One alternative approach to emulate an AG is to create a robotic knee exoskeleton, as done in Refs. [7] and [8]. However, to act like an AG this would require the knee exoskeleton to be controlled using sensor signals from both the knee and ankle, which would have complicated control for our purposes (to create a system to independently control AS and AG). The knee exoskeleton also adds mechanical bulk and complexity, which we sought to avoid with the low-profile thigh interface we developed.
6 Conclusion
We have shown that this prosthetic emulator exhibits low resistance to the user's leg swing, low hysteresis during passive spring emulation, and accurate force tracking for a range of AG and AS behaviors. The emulator presented in this paper is versatile and can facilitate experiments studying the effects of various AS and AG dynamics on gait or other movement tasks. A powered AS and quasi-passive AG (fixed stiffness during stance, near-zero stiffness during swing) were demonstrated in this study to show proof-of-concept. But the emulator allows for any combination of powered, quasi-passive, or passive AS and AG behaviors in future testing.

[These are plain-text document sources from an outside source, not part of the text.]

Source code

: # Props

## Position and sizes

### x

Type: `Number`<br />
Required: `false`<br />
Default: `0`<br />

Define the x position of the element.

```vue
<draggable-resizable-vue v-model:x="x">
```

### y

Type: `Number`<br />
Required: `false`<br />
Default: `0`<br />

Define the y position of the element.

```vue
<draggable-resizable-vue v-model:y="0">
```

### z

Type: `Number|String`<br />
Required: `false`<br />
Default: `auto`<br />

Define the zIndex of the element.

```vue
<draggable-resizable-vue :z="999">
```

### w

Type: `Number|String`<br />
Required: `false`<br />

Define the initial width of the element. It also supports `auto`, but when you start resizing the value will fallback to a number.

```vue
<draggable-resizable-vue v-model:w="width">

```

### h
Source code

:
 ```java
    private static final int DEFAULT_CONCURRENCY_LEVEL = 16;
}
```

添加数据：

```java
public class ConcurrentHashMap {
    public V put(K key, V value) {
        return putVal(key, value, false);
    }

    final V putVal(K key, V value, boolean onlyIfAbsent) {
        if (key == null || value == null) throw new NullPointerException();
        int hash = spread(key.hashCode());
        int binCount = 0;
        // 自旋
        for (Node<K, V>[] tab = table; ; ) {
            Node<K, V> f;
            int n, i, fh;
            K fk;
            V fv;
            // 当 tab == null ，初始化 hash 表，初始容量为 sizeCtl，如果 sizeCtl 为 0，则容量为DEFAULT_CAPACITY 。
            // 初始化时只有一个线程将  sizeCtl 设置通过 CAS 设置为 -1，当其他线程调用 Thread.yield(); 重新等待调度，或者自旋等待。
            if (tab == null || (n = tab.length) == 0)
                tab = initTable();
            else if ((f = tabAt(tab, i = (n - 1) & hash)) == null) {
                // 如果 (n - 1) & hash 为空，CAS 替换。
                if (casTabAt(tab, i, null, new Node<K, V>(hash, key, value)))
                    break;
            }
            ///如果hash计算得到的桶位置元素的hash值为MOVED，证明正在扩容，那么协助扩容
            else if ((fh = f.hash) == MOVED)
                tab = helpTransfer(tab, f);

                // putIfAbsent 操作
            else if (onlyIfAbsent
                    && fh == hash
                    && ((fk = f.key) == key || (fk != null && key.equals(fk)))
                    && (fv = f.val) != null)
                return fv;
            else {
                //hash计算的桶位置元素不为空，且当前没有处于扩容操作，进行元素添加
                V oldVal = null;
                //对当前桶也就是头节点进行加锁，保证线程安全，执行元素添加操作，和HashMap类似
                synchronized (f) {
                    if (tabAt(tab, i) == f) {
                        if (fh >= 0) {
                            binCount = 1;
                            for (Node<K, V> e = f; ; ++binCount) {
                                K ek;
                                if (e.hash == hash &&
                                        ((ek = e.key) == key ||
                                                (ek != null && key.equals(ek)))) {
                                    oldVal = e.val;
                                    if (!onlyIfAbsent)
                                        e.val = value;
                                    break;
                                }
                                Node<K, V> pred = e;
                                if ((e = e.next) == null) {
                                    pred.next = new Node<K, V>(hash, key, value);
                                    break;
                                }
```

Using this system, it is possible to address existing knowledge gaps and explore a wide range of AG and AS behaviors during gait and potentially other activities of daily living.
Acknowledgment
We gratefully acknowledge Ryan Mott, Carl Curran, and Richard Ha for their technical support in troubleshooting the Humotech hardware and software. We would also like to thank Gerasimos Bastas for his insights regarding designing for prosthesis users, Steve Collins for his input into the hardware and controls design, as well as Matthew Yandell, Stephanie Molitor, and Mohh Gupta for their research assistance and contributions to preliminary work. This material is based upon work supported by the National Science Foundation Graduate Research Fellowship Program under Grant No. 1937963. Any opinions, findings, and conclusions or recommendations expressed in this material are those of the author(s) and do not necessarily reflect the views of the National Science Foundation.
Funding Data
National Science Foundation (NSF) (Grant No. 1705714; Funder ID: 10.13039/100000001).
NSF Graduate Research Fellowship Program (GRFP) (Grant No. 1937963; Funder ID: 10.13039/100000082).
Nomenclature
Conflict of Interest
Joshua M. Caputo is President & CEO of Human Motion Technologies LLC d/b/a Humotech which markets wearable robotic emulator systems for use research & development. The other authors have no conflicts of interest to report.